Justice Samuel Alito also offered up a hypothetical, asking what would happen if, during the hearing, “five people get up one after the other and they shout either, ‘Keep the January 6 insurrectionists in jail!’ or ‘Free the January 6 patriots!'”

Prelogar eventually had to concede that the broadest interpretation of the statute could technically include peaceful protests, but argued that the DOJ was less apt to use the statute in those situations. Unprecedented events like the January 6 attack on the Capitol, Prelogar added, were closer to the standard for charging individuals with violating the law.

Justice Sonia Sotomayor, a member of the liberal bloc of justices on the Court, appeared willing to accept that approach, also noting that the attack on the Capitol was “a situation” unlike any other in U.S. history where “people attempt[ed] to stop a proceeding violently.”

But for the most part, the conservative justices’ skepticism was more evident.

Most January 6 defendants have been charged with the “obstruction of an official proceeding” statute at the center of this case. If the Supreme Court produces an eventual opinion that narrowly tailors the statute to only include certain circumstances, it could force the DOJ to drop many of those charges on January 6 defendants.

Notably, former President Donald Trump, whose speech near the White House on January 6, 2021, was the catalyst for the attack by his mob of loyalists, has also been charged under the statute in question by DOJ special counsel Jack Smith as part of the four-count indictment regarding Trump’s attempts to overturn his 2020 election loss to President Joe Biden. If the Court narrows the statute in a significant way, it could result in Smith having to drop his indictment from four charges to possibly two.

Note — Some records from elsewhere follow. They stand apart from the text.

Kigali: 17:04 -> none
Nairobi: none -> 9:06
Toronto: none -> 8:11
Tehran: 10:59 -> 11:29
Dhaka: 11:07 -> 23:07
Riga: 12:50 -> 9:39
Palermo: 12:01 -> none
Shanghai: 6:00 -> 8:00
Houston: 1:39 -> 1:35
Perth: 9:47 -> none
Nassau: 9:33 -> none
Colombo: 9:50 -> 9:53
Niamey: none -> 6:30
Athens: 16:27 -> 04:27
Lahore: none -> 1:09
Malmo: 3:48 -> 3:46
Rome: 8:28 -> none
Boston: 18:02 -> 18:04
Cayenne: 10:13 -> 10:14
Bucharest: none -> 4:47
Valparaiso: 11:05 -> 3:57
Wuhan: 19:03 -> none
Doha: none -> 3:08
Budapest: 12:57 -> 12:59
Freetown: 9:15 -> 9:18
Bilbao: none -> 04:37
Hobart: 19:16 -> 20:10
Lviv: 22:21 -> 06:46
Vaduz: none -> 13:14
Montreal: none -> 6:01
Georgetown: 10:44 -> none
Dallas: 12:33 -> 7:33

According to an analysis of the proceedings from Ian Millhiser, senior correspondent at Vox who discusses issues relating to democracy and other legal matters, the conservative justices appeared ready to lay waste to many of the charges against January 6 defendants.

“A majority of the justices will side with the insurrectionists — though it is far from clear how those justices will justify such an outcome,” Millhiser predicted in a column for the website.

Other observers of the Supreme Court’s hearing on Tuesday also expressed similar views about how the case will be decided.

It was “unclear how [the] ruling will affect those Trump counts in DC,” and it appeared that two justices, Amy Coney Barrett and Ketanji Brown Jackson were “possibly working on a compromise,” Roger Parloff, senior editor at Lawfare, said in posts on X.

“But 5 justices seem implacably opposed to [the] DOJ view” of the statute, Parloff added.

Elie Mystal, justice correspondent for The Nation, also expressed negative opinions about the Court’s eventual decision.

“The six conservative justices are absolutely trying to figure out how to throw out the obstruction charges against their cousins and wives and pledge brothers who attacked the Capitol on January 6,” Mystal said, predicting that the Supreme Court would render a 6-3 decision “let[ting] J6 rioters off the hook on the obstruction charges.”